* **Verilen Metin**
++++++

4 Eylül 2008 Perşembe

Şehit Kızı / Ümit Zileli


Şehit Kızı / Ümit Zileli

Telefondaki ses çok çekingen ve bir o kadar da çekingendi:
- Ümit Bey'le mi görüşüyorum?..
- Benim, buyrun?..
- Ben, Kader Gündüz...
İsim hiçbir şey ifade etmemişti. Tam anımsayama­dığımı söylemek üzereyken o tamamladı:
- ŞehitTuran Gündüz'ün kızı!..
Önce zaman durdu!.. Sonra, 22 yıl önceye, 20 Şu­bat 1986, Tunceli, "Geyiksuyu Karşılar Köyü Ope­rasyonu"na gidiverdim ...
Karşılar köyünde biri kadın üç PKK'li teröristin saklandığı ihbarı Jandarma Komando Tugay Komutanı Osman Çitim'e sabaha karşı ulaştırılmıştı. Plan son derece basitti: Dört, beş ve altıncı bölük timleri uni­moglarla karayolundan Geyikşuyu' na ulaşarak Karşı­lar köyünü çembere alacak, Özel Tim ise iki helikop­terle köye havadan baskın yapacak, teröristler Özel Tim'in elinden kurtulmayı başarsalar bile bu kez diğer timlerin eline düşeceklerdi.
- Maalesef öyle olmadı!..
Tugayda destek kuvvet olarak yalnızca benim ko­mutamdaki karargah bölüğü kalmıştı .. Önce koman­do timleri gitmiş, ardından da yaklaşık 2 saat kadar son­ra on altı Özel Tim elemanını taşıyan helikopterler ha­valanmıştı. Telsizden ilk haber operasyon başladıktan yarım saat sonra geldi:
- Bir şehit vermiştik! ..

++++++

* **Veri Satırları**
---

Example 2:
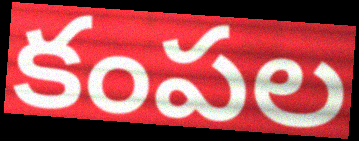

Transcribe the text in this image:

కంపల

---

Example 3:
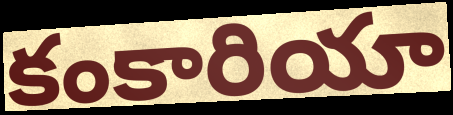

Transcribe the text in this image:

కంకారియా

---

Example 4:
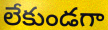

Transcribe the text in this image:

లేకుండగా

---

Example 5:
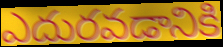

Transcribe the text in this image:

ఎదురవడానికి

++++++

* **Alıştırma Görevleri**
1. Şehit kızı yazısının "4 Eylül 2008" ile "- Benim, buyrun?.." arasındaki kısmını, her iki uç da dahil olmak üzere, "Telefondaki" yerine "Hattaki" yazarak güncellenmiş biçimde veriniz.
2. Şehit kızı yazısını, son cümlesinden sonra devam ettirerek sürdürünüz.

* **Alıştırma Yanıtları**
1.
4 Eylül 2008 Perşembe

Şehit Kızı / Ümit Zileli


Şehit Kızı / Ümit Zileli

Hattaki ses çok çekingen ve bir o kadar da çekingendi:
- Ümit Bey'le mi görüşüyorum?..
- Benim, buyrun?..

2.
Saatler geçtikten sonra gerçek, içinde Turan Gün­düz'ün cesedi ve yaralı bir eri taşıyan helikopterle bir­likte ulaştı:
- Teröristler kaçmıştı!.
***
Olayın tamamını sabaha karşı, Özel Tim dönünce öğrendik ...

Hepsi yarı donmuş, bitkin ama öfkeli ve hınç do­luydular. Operasyonun can damarı sayılan zamanla­mada yapılan bir hata her şeyi mahvetmişti:

- Karayoluyla giden birlikler bölgeyi kuşatama­dan. helikopterler Karşılar köyüne ulaşmıştı ..

- İlk helikopter Özel Tim'i köyün epeyi gerisine bırakırken, diğer helikopter tam teröristlerin giz­lendiği evin alt tarafına bırakmış ve açılan ateş so­nucu Özel Tim Kürtçe Tercümanı Turan Gündüz şe­hit olmuştu.

- Teröristlerin üzerinde beyaz kar elbiseleri, onun da üzerinde bildiğimiz naylon vardı. Yani hem karın üzerine yattıklarında görünmez oluyorlar, hem de naylon sayesinde kayabiliyorlardı. Buna karşı­lık birliklerin üzerinde haki renkte kazak ve parka vardı. Yani en elverişli şekilde görülebiliyorlardı.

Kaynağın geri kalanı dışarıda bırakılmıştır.